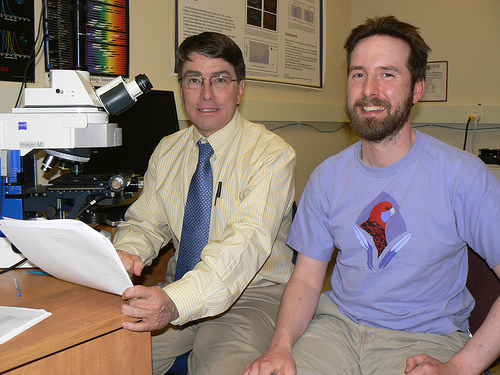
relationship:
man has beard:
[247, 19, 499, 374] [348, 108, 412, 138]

==

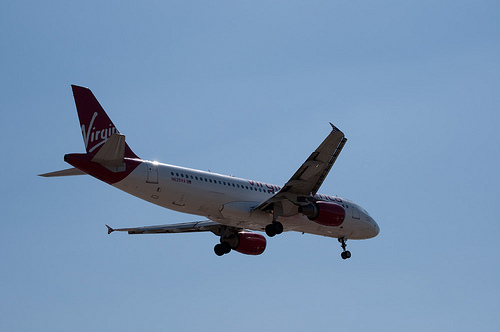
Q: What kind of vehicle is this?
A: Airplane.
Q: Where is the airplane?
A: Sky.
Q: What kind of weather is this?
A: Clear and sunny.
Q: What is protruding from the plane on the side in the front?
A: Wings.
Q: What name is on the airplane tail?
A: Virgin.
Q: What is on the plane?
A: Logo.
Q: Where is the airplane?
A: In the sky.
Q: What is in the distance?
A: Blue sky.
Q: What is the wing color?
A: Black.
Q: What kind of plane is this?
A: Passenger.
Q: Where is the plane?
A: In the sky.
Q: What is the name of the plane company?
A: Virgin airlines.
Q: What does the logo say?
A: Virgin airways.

--

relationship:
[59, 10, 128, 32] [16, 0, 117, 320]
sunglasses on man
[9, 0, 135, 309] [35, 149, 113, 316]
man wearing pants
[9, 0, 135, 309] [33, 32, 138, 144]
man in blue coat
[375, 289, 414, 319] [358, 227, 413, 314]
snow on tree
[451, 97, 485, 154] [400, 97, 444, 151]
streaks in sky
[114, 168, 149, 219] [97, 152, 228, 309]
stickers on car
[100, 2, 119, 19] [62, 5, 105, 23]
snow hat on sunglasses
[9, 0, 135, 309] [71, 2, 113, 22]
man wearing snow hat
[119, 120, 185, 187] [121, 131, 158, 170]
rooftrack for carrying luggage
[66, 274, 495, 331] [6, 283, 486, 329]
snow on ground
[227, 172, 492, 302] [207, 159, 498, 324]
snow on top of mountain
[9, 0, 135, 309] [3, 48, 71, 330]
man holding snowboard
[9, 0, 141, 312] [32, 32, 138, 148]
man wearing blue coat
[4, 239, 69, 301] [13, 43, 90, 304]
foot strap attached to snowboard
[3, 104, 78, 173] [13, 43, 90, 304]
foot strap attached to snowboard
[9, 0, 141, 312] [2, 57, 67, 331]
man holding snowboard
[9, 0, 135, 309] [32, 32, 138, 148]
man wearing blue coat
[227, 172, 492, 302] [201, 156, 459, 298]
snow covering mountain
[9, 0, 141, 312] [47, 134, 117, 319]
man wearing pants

__Work order__:
Rewrite the lines as a Markdown table with the columns "Row" and "Line," one line per row and no blank lines. Begin at the line that has "Q: What is on the plane?" and stop after the line that has "A: Virgin airways.".

__Answer to the problem__:
| Row | Line |
|---|---|
| 1 | Q: What is on the plane? |
| 2 | A: Logo. |
| 3 | Q: Where is the airplane? |
| 4 | A: In the sky. |
| 5 | Q: What is in the distance? |
| 6 | A: Blue sky. |
| 7 | Q: What is the wing color? |
| 8 | A: Black. |
| 9 | Q: What kind of plane is this? |
| 10 | A: Passenger. |
| 11 | Q: Where is the plane? |
| 12 | A: In the sky. |
| 13 | Q: What is the name of the plane company? |
| 14 | A: Virgin airlines. |
| 15 | Q: What does the logo say? |
| 16 | A: Virgin airways. |